» Directions: Repeat the lines of the records from their very beginning through the line holding "ne, you have", inclusive, and leave the pictures out of your answer.

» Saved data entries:
┄┄┄┄┄┄┄┄┄┄
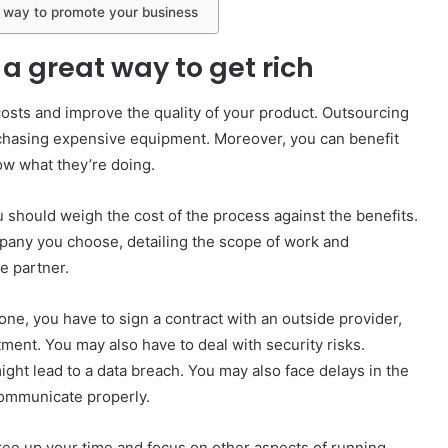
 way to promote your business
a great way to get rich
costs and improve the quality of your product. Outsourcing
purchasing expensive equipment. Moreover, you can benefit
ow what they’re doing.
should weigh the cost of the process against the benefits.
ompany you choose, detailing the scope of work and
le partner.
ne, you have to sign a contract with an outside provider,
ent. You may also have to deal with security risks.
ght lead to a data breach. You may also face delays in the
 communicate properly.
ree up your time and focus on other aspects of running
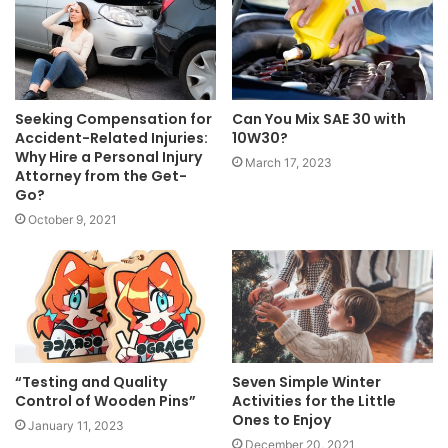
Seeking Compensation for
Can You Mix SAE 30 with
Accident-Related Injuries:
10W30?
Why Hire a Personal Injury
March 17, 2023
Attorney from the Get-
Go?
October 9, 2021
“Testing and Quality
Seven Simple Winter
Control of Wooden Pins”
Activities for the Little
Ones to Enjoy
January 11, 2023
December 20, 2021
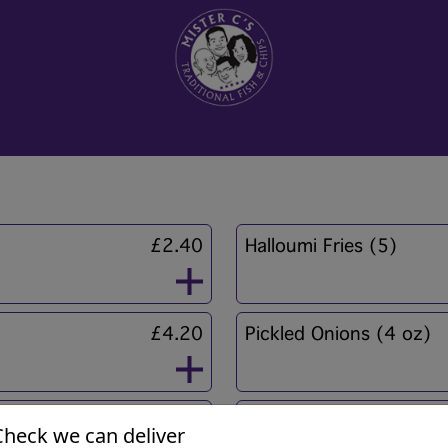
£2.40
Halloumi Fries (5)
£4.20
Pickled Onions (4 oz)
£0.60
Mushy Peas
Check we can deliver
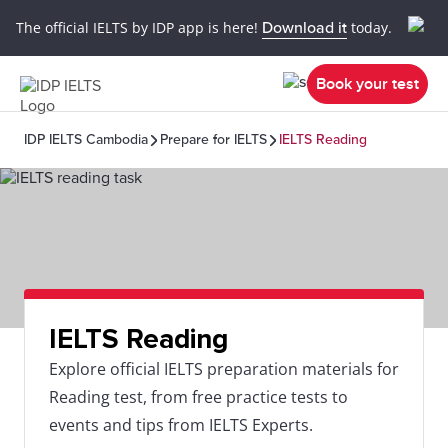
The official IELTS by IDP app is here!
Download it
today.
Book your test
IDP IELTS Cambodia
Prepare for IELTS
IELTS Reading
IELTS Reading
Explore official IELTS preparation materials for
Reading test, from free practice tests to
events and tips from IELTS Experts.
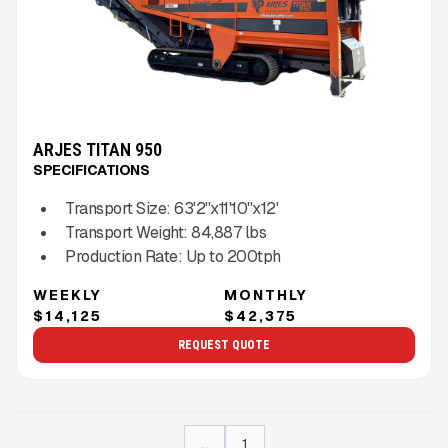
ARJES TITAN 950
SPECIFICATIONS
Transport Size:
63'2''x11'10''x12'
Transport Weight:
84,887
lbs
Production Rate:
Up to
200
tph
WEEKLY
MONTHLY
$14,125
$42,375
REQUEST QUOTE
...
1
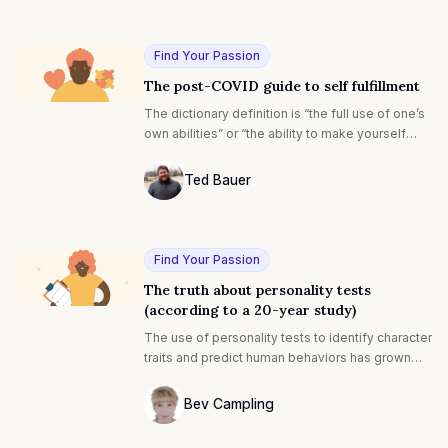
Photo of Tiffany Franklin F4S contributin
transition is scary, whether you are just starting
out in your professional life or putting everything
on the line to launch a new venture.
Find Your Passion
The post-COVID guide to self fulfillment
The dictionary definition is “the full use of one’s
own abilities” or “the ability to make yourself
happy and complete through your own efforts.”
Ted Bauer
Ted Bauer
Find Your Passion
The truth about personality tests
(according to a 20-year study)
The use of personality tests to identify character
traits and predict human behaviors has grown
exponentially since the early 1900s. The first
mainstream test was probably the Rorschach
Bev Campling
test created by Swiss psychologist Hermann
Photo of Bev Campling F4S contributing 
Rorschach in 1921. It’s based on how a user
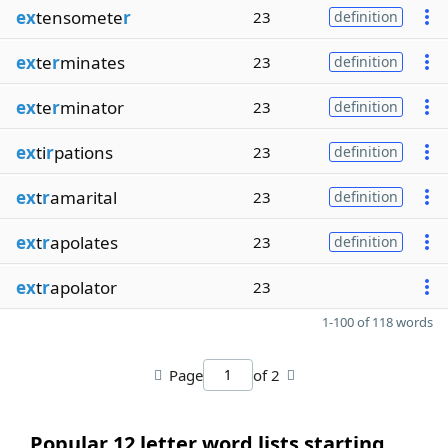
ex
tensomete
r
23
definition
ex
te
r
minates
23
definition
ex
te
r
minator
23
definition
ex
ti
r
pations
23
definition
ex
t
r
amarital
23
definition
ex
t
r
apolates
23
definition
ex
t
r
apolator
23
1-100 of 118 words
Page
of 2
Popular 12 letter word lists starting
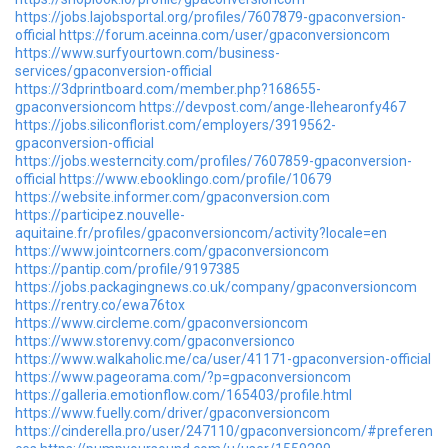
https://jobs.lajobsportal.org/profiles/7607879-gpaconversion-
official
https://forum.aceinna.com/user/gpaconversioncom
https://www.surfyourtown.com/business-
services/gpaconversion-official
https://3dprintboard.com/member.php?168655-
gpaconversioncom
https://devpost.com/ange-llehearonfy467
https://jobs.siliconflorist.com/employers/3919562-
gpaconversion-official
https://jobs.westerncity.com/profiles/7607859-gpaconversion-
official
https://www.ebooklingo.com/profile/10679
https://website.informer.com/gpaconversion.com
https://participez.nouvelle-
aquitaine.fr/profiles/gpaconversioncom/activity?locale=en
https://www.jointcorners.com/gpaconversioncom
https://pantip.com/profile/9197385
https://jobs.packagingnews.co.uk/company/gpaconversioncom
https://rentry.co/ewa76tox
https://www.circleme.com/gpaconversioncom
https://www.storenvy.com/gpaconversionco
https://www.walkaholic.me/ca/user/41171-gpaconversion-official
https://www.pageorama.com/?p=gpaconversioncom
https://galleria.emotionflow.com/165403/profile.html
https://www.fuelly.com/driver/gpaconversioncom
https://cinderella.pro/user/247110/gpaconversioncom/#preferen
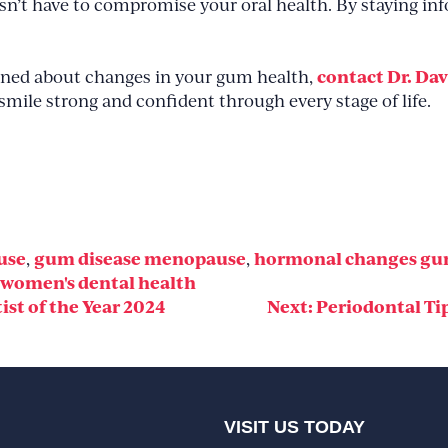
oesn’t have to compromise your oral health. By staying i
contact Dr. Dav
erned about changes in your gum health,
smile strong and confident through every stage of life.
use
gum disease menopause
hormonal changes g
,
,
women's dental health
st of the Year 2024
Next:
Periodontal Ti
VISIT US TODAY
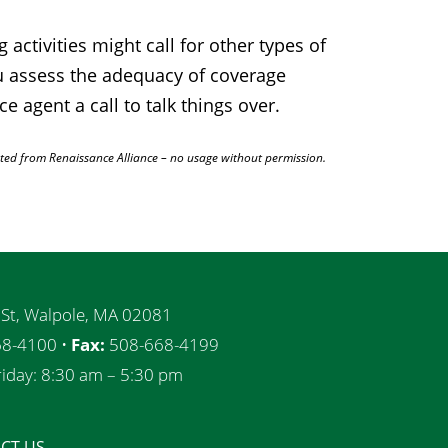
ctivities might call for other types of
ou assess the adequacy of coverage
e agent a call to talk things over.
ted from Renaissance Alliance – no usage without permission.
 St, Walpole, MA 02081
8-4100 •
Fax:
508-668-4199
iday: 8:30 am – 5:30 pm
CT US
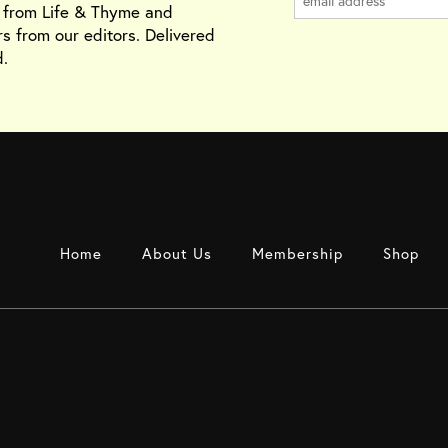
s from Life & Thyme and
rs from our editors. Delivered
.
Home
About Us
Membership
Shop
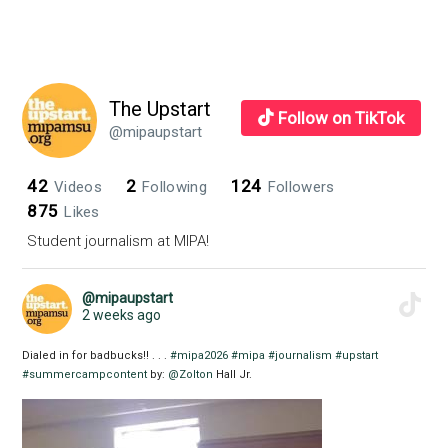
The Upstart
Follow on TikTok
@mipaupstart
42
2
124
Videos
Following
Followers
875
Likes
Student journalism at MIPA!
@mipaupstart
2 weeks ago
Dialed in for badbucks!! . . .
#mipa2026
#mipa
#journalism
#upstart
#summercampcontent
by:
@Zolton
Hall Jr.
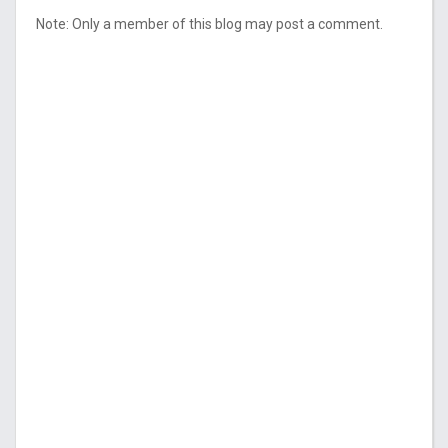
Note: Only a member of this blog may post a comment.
┄┄┄┄┄┄┄┄┄┄
» Response area:
 way to promote your business
a great way to get rich
costs and improve the quality of your product. Outsourcing
purchasing expensive equipment. Moreover, you can benefit
ow what they’re doing.
should weigh the cost of the process against the benefits.
ompany you choose, detailing the scope of work and
le partner.
ne, you have to sign a contract with an outside provider,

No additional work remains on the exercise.